Delicious Fruit Dessert Recipes

Turn your fresh fruits into naturally sweetened desserts. Recipes for berry cobbler, fruit crisps, melon mousse and more.


| August/September 1993



139-026-01

Fresh fruit is delicious eaten whole, but sometimes you just have a craving for a baked dessert.


PHOTO: HORIZON PHOTOGRAPHICS

If you've been growing fruit every summer for as long as you can remember, then you know better than anyone that fruit really is a dessert all by itself. Sweet and juicy-fresh summer fruit can be peeled and sliced or eaten whole with the juice running down your chin. Loaded with vitamins and fiber, seasonal fruit is nature's perfect dessert — a sweet you can sink your teeth into without feeling guilty. Unfortunately, it is true that "we are what we eat," and that we'd prefer not to wear our dessert. Although our minds agree with this, that nagging sweet tooth sometimes isn't satisfied with a plain bowl of sliced fruit. Fortunately, fruit desserts can be low in fat and sugar (fruit is already a natural sweetener), so it is possible to keep that sweet tooth happy.

Baked fruit desserts Fruit crisps and cobblers are easy to prepare on a hot summer day and they're a good way to use up that flat of blueberries before the mold descends. If you find yourself stuck with a few plums, nectarines, and berries, try combining the fruit for an interesting crisp. Too often baked fruit desserts call for large amounts of sugar, which is entirely unnecessary if the seasonal fruit is ripe and sweet. If the ripened fruit is slightly bitter, drizzle a few tablespoons of honey, maple syrup, or fruit juice concentrate over the sliced fruit before adding the topping.

Unfortunately some recipes for baked fruit desserts are high in fat, with pie at the top of the list. Who wants to roll out pie crust on a humid 98 degrees day anyway? Crisps and cobblers are no sweat and don't need to be baked for as much time as pies do. This means the fruit won't be over-baked and mushy. (Frozen fruit should be kept frozen until it's time to bake.) You can slightly reduce the fat (whether it's butter or oil) in your favorite cobbler or crisp recipe without a noticeable difference.
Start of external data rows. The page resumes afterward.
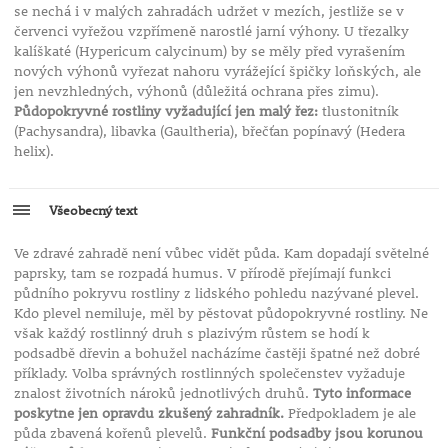
se nechá i v malých zahradách udržet v mezích, jestliže se v
červenci vyřežou vzpřímeně narostlé jarní výhony. U třezalky
kalíškaté (Hypericum calycinum) by se měly před vyrašením
nových výhonů vyřezat nahoru vyrážející špičky loňských, ale
jen nevzhledných, výhonů (důležitá ochrana přes zimu).
Půdopokryvné rostliny vyžadující jen malý řez:
tlustonitník
(Pachysandra), libavka (Gaultheria), břečťan popínavý (Hedera
helix).
Všeobecný text
Ve zdravé zahradě není vůbec vidět půda. Kam dopadají světelné
paprsky, tam se rozpadá humus. V přírodě přejímají funkci
půdního pokryvu rostliny z lidského pohledu nazývané plevel.
Kdo plevel nemiluje, měl by pěstovat půdopokryvné rostliny. Ne
však každý rostlinný druh s plazivým růstem se hodí k
podsadbě dřevin a bohužel nacházíme častěji špatné než dobré
příklady. Volba správných rostlinných společenstev vyžaduje
znalost životních nároků jednotlivých druhů.
Tyto informace
poskytne jen opravdu zkušený zahradník.
Předpokladem je ale
půda zbavená kořenů plevelů.
Funkční podsadby jsou korunou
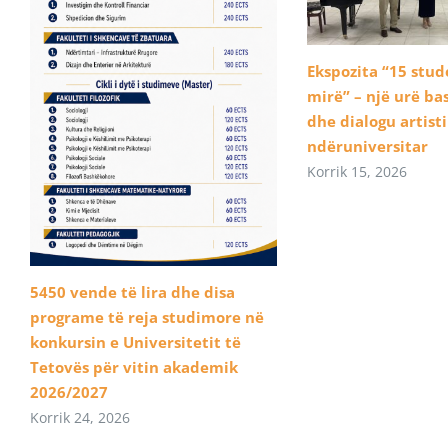
Ekspozita “15 stu
mirë” – një urë b
dhe dialogu artist
ndëruniversitar
Korrik 15, 2026
5450 vende të lira dhe disa
programe të reja studimore në
konkursin e Universitetit të
Tetovës për vitin akademik
2026/2027
Korrik 24, 2026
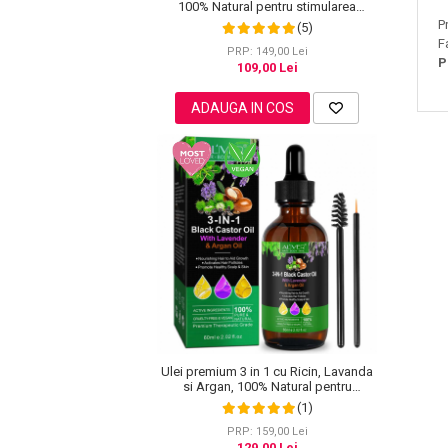
100% Natural pentru stimularea
cresterii parului, genelor, sprancenelor
Pete
P
(5)
sau unghiilor, NOVA KISS® 60 ml
F
Ingrijire Gene
PRP: 149,00 Lei
P
109,00 Lei
PAR
ADAUGA IN COS
Ulei premium 3 in 1 cu Ricin, Lavanda
si Argan, 100% Natural pentru
cresterea parului, tratarea scalpului si
(1)
pielii, Aliver 60 ml
PRP: 159,00 Lei
129,00 Lei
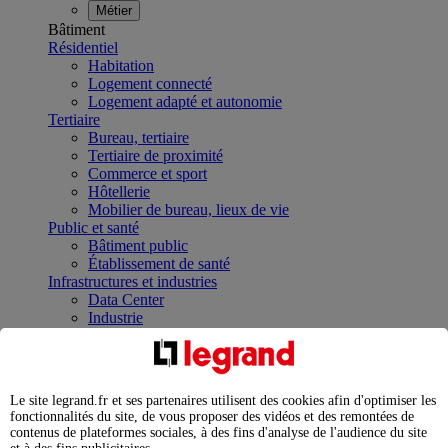
Métier
Bâtiment
Résidentiel
Habitation
Logement connecté
Logement adapté et autonomie
Tertiaire
Bureau, tertiaire
Tertiaire de proximité
Commerce et sport
Hôtellerie
Mobilier de bureau, lieux de vie
Public et santé
Bâtiment public
Établissement de santé
Infrastructures et industries
Data Center
Industrie
Infrastructures
À la une
Contrôler et planifier le fonctionnement des appareils
électriques avec le contacteur connecté
Le site legrand.fr et ses partenaires utilisent des cookies afin d'optimiser les
Répartir et optimiser son tableau électrique
fonctionnalités du site, de vous proposer des vidéos et des remontées de
Legrand Data Center Solutions : concentrer les
contenus de plateformes sociales, à des fins d'analyse de l'audience du site
expertises au service de vos performances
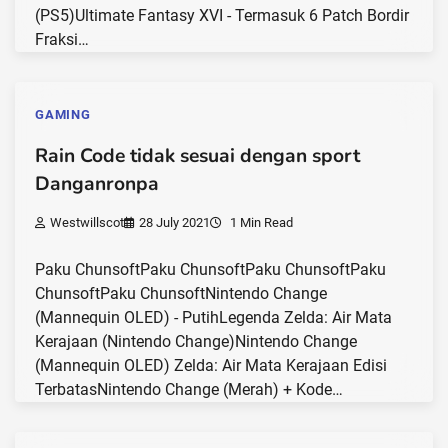
(PS5)Ultimate Fantasy XVI - Termasuk 6 Patch Bordir
Fraksi…
GAMING
Rain Code tidak sesuai dengan sport
Danganronpa
Westwillscot
28 July 2021
1 Min Read
Paku ChunsoftPaku ChunsoftPaku ChunsoftPaku
ChunsoftPaku Chunsoft‎Nintendo Change
(Mannequin OLED) - PutihLegenda Zelda: Air Mata
Kerajaan (Nintendo Change)Nintendo Change
(Mannequin OLED) Zelda: Air Mata Kerajaan Edisi
TerbatasNintendo Change (Merah) + Kode…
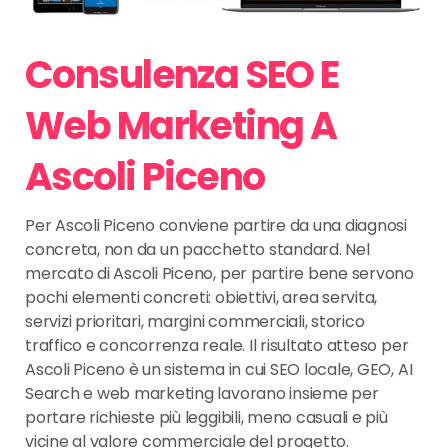
Consulenza SEO E
Web Marketing A
Ascoli Piceno
Per Ascoli Piceno conviene partire da una diagnosi
concreta, non da un pacchetto standard. Nel
mercato di Ascoli Piceno, per partire bene servono
pochi elementi concreti: obiettivi, area servita,
servizi prioritari, margini commerciali, storico
traffico e concorrenza reale. Il risultato atteso per
Ascoli Piceno è un sistema in cui SEO locale, GEO, AI
Search e web marketing lavorano insieme per
portare richieste più leggibili, meno casuali e più
vicine al valore commerciale del progetto.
Also, try using more fruit for an almost deep-dish cobbler or crisp so that a single serving contains less topping.

Unfortunately, most baked fruit desserts have an undesirable glue-like filling. There's nothing wrong with some of the fruit's juices sitting on your dessert plate. However, if the fruit juice isn't thickened slightly, the cobbler crust will sink, transforming into a dumpling and losing its crispness. I toss the fruit with one to two teaspoons of arrowroot flour (which can be purchased at health-food stores) that thickens the juices without a cornstarch aftertaste. Also, some fruit is too juicy to be used for baking. Instead of using peaches, which become watery and mushy when baked, I use nectarines mixed with berries.